### GIVEN RECORDS

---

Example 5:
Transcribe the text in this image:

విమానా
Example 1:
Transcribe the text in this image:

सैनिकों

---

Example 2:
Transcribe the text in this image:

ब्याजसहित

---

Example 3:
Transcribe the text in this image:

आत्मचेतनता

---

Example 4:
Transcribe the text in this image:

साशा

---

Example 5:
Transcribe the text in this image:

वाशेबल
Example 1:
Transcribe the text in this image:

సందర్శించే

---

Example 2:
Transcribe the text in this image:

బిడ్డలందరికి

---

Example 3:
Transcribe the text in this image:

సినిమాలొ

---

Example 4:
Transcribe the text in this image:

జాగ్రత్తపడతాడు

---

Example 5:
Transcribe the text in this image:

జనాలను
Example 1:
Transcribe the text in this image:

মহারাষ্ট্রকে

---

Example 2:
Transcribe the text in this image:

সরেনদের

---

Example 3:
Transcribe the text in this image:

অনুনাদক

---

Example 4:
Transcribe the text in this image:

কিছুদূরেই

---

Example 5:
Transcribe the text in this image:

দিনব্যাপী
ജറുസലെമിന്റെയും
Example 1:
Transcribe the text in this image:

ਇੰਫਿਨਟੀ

######

- **WHAT NEEDS TO BE DONE**:
Lay out the rows as a two-column CSV with the headers "request_text" and "answer", one line per row. Put each row's text and its answer in separate quoted fields, with line breaks replaced by spaces, beginning at the start of the rows and stopping after the line that contains "মহারাষ্ট্রকে".

- **SOLVED EXERCISE**:
request_text,answer
"--- Example 5: Transcribe the text in this image:","విమానా"
"Example 1: Transcribe the text in this image:","सैनिकों"
"--- Example 2: Transcribe the text in this image:","ब्याजसहित"
"--- Example 3: Transcribe the text in this image:","आत्मचेतनता"
"--- Example 4: Transcribe the text in this image:","साशा"
"--- Example 5: Transcribe the text in this image:","वाशेबल"
"Example 1: Transcribe the text in this image:","సందర్శించే"
"--- Example 2: Transcribe the text in this image:","బిడ్డలందరికి"
"--- Example 3: Transcribe the text in this image:","సినిమాలొ"
"--- Example 4: Transcribe the text in this image:","జాగ్రత్తపడతాడు"
"--- Example 5: Transcribe the text in this image:","జనాలను"
"Example 1: Transcribe the text in this image:","মহারাষ্ট্রকে"